Fundamentalist Muslims see it as an adoption of Karl Max’s socialist communist concept in Europe against religious rigidity. They also see it as propaganda from China’s Communist Party to brainwash people into turning their backs on religion.
Widodo’s desire for a pluralist Indonesia is a threat because it obliges the Sunni majority to respect the rights of Ahamadiya, Shia, and liberal Muslims.
His efforts while in local government to prevent the introduction of divisive policies, such as introducing Islamic Sharia-style edicts, was also seen by Islamists as an attack on religion. Hardline Muslims see enforcing sharia as a right, but Widodo sees it as undermining his pluralistic goals.
This so-called attack prompted the Indonesian Muslim Clerics Forum to issue an unsuccessful fatwa or edict in 2014 telling people not to vote for Widodo. It is possible a similar edict will roll out sometime soon to pressure Muslims not to vote for pro-pluralism leaders.
Widodo and his supporters must know that even though such accusations are irrational, they have been effective in influencing educated voters in Jakarta, hence Anies Baswedan’s victory in Jakarta this year.
He needs to build better cooperation with moderate Islamic groups, particularly Nadhlatul Ulama, the largest moderate Islamic organization with over 90 million members, Muhammadiyah, and the Indonesian Ulema Council.
Widodo must also continue to educate clerics on a pluralist and peaceful concept of Islam, and prevent mosques from being used for political gain as what happened in the Jakarta poll as most Muslims believe what they hear from preachers, no matter the level of their education.

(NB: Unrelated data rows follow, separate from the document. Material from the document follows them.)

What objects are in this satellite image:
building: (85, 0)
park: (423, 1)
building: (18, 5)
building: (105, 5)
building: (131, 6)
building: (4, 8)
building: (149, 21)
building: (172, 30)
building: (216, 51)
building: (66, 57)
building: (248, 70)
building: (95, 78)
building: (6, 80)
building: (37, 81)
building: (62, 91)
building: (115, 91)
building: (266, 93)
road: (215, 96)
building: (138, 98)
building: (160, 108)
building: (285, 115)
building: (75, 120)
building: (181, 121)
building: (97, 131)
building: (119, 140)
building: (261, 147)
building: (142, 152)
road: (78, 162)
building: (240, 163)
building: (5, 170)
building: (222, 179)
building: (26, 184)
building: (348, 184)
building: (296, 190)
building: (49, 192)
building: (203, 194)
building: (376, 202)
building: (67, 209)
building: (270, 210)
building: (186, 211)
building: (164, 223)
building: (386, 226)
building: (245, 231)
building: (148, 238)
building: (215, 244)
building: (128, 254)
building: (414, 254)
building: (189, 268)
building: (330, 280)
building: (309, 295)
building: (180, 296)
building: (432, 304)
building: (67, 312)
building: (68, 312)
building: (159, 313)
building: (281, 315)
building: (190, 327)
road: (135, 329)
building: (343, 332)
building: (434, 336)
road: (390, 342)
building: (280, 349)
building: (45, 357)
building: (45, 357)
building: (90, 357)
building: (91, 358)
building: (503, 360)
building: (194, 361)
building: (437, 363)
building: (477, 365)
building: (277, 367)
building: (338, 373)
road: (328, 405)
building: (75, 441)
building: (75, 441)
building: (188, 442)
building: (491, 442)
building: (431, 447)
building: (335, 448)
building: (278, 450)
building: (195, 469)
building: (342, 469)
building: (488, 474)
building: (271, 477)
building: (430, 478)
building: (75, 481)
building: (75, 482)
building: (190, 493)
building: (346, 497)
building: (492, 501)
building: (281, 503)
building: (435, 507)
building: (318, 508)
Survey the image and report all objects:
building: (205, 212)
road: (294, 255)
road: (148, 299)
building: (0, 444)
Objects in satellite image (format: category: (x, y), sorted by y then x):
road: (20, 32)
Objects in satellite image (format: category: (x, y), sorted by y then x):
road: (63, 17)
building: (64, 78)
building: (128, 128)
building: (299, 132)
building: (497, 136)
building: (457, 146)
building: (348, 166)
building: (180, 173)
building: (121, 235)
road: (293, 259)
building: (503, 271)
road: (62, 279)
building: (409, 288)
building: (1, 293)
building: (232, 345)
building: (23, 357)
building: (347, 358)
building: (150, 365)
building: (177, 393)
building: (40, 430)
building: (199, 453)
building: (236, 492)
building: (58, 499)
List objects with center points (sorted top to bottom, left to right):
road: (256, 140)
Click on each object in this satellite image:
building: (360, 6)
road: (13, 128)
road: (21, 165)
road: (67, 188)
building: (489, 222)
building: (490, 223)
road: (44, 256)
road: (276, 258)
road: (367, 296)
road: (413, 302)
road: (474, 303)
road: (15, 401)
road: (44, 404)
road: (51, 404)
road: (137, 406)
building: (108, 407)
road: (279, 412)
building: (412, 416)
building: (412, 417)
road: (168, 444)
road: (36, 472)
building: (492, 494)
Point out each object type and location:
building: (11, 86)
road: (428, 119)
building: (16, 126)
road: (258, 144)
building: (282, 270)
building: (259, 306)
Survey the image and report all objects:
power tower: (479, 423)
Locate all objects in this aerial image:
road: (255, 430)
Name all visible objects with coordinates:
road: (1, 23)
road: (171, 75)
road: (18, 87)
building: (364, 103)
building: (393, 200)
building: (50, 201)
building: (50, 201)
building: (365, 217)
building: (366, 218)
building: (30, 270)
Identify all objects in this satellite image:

There is also a pressing need to educate Muslims as a whole on the meaning of pluralism, and that religion is not merely symbolic but should add value to human dignity.
For Christians and other minority groups, it is time to get more involved in politics, and it is a moral obligation to stand behind the president to ensure society accepts all religious differences.
Siktus Harson is head of operations at ucanews.com’s Jakarta bureau.